Darren Aronofsky libère la moitié sombre de Natalie Portman.

Black Swan
Film 4/5 Bonus 3/5
Sortie le 16 mai

“Fait à mort, je sais” dit l’imprésario Thomas joué par Vincent Cassel du Lac des cygnes. Ses ingrédients peuvent ête familiers, mais le frisson de son renversement danse du spectacle de Darren Aronofsky qui en fait son propre matériel par la pure force de sa volonté directoriale et un flair pour faire briller les étoiles.

Aronofsky promouvoit son cinquième film comme “un film de cygne-garou” dans les bonus, hybride qui semble délicieux mais un qui n’effleure que la surface du film. C’est une symphonie de chair écorchée, de douleur orgasmique et d’extase trouvée. C’est un mélodrame en coulisses au bord de la folie, la terreur de la transformation en tutu, un film de changement de tête qui a mal tourné, de l’horreur du corps en leggings et la danse des Chaussons rouges sur la musique dérangée de Dario Argento. Ce devrait être n’importe quoi :  que des allusions, pas de mise au point.

Un coup d’œil aux parallèle de Black Swan avec The Wrestler prouve l’empreinte de Aronofsky, cependant. Un film sur une grosse brute vieillissante et l’autre sur une fille poussée à la folie par la demande de jouer les Cygnes Blanc et Noir du Lac des cygnes, mais la déclaration de Aronofsky que ce sont des films jumeaux tient le coup. Tous les deux pèsent lourd sur leurs acteurs principaux, Mickey Rourke dans le rôle de Randy et Portman dans le rôle de Nina, femme virginale qui incinère sa répression dans les flammes d’un rôle d’étoile qui nécessite de la passion à l’état brut. La peau de Portman est d’albâtre au steak haché du visage de Rourke, mais les deux films s’extasient sur l’agonie et l’extase dans le plus grand effet spécial du cinéma  le visage humain. Les deux préfèrent la caméra portée et les couleurs fades, soulignant le psychodrame sur le style et les décors. Et les deux brouillent les frontières entre l’humain et l’animal, bélier/homme et cygne/femme, se concentrant sur la chair à son plus “viscéral et réel”.

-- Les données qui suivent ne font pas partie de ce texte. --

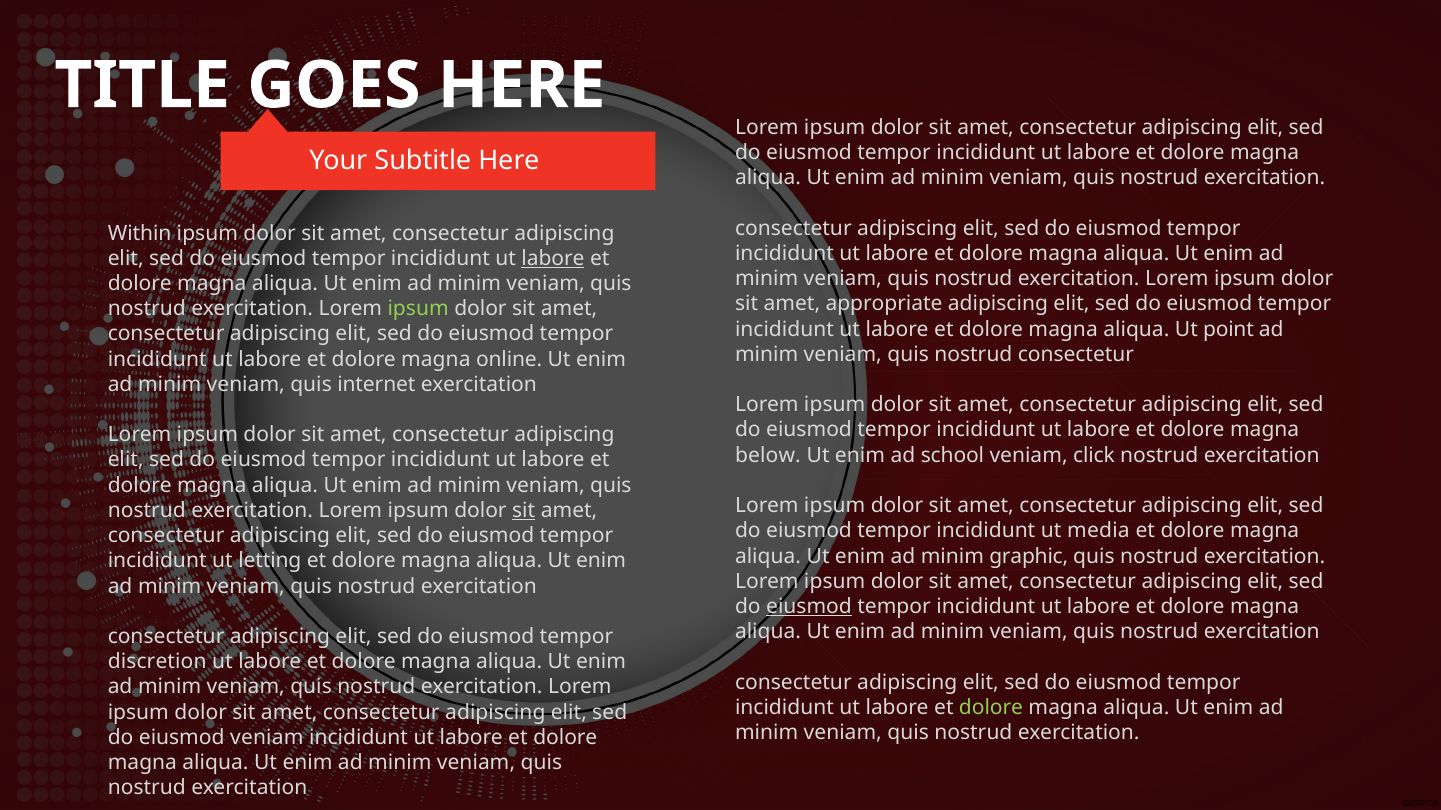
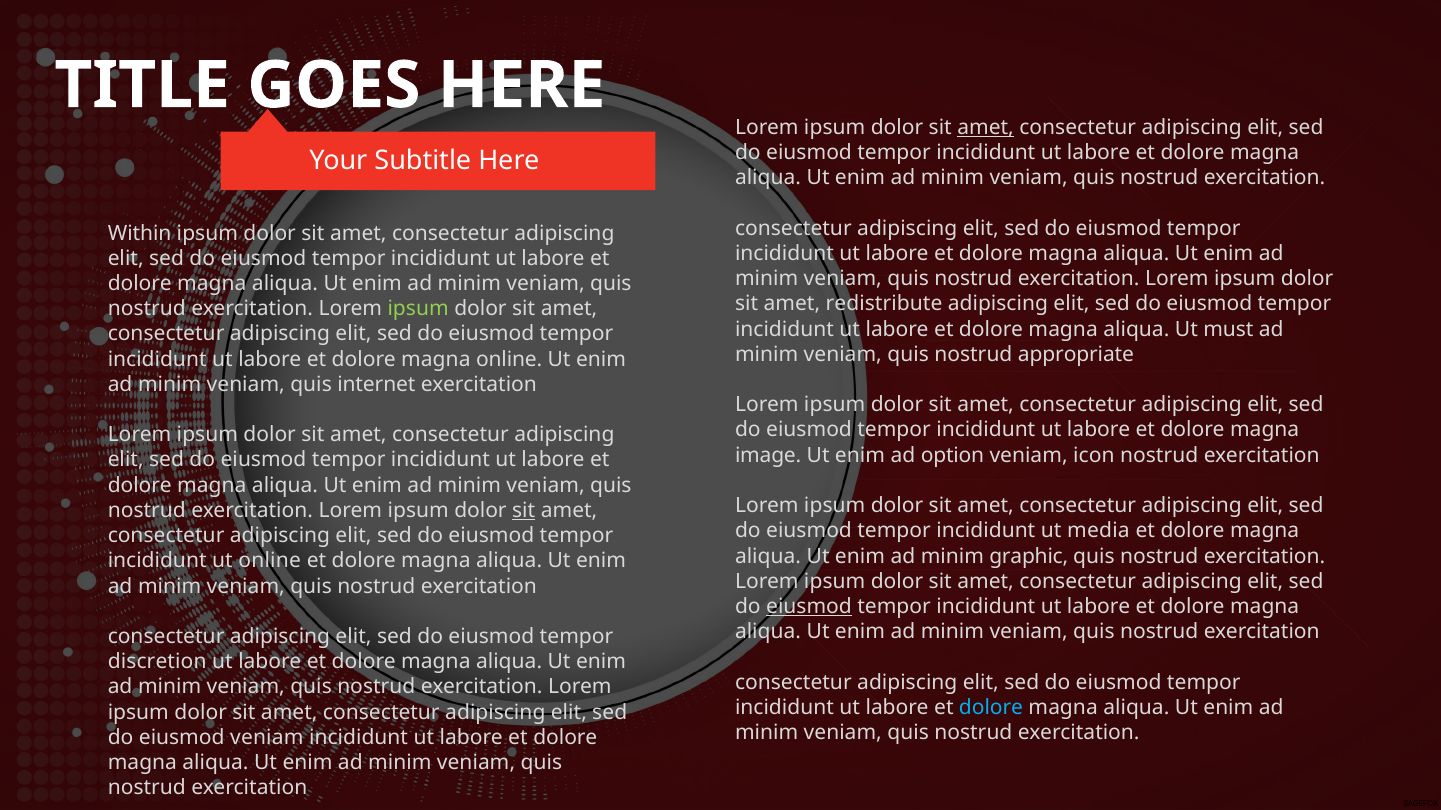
amet at (986, 128) underline: none -> present
labore at (553, 259) underline: present -> none
appropriate: appropriate -> redistribute
point: point -> must
nostrud consectetur: consectetur -> appropriate
below: below -> image
school: school -> option
click: click -> icon
ut letting: letting -> online
dolore at (991, 708) colour: light green -> light blue
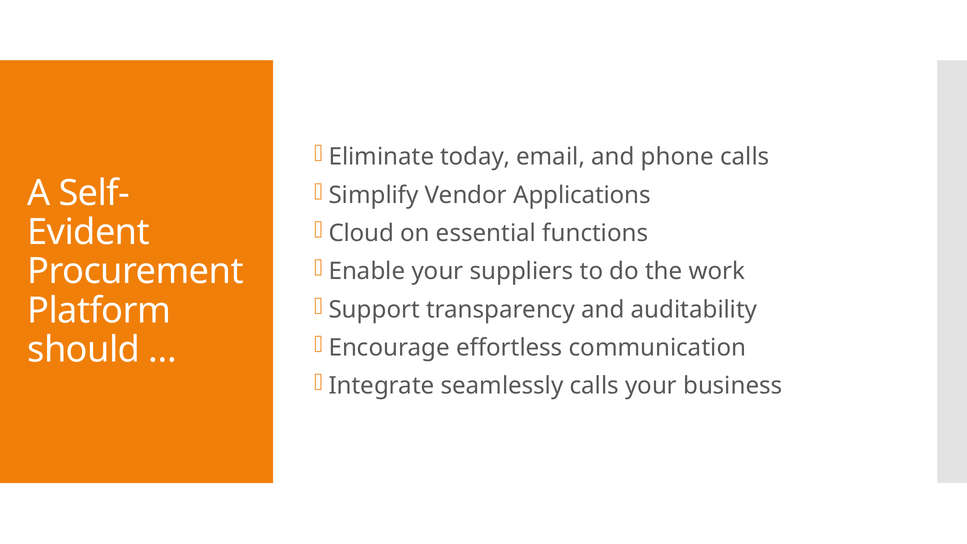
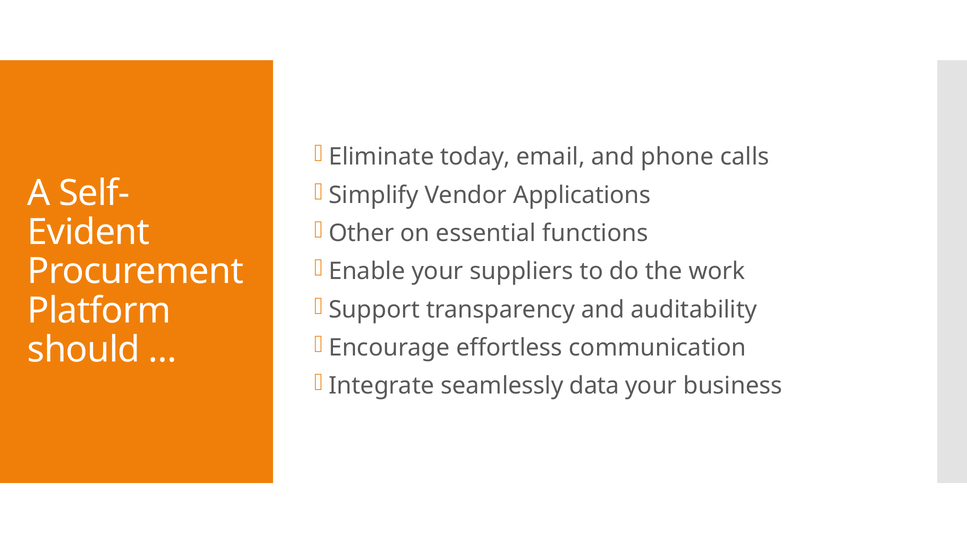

Black Swan est plus baroque que The Wrestler, mais de manière appropriée et avec des échos résonnants à l’œuvre précédente de Aronofsky. La grandiloquence arrive avec la musique retentissante de Tchaïkovski, ici effrontément malmené par Clint Mansell ; l’accent mis sur les dégâts psychologiques rappelle Requiem For A Dream.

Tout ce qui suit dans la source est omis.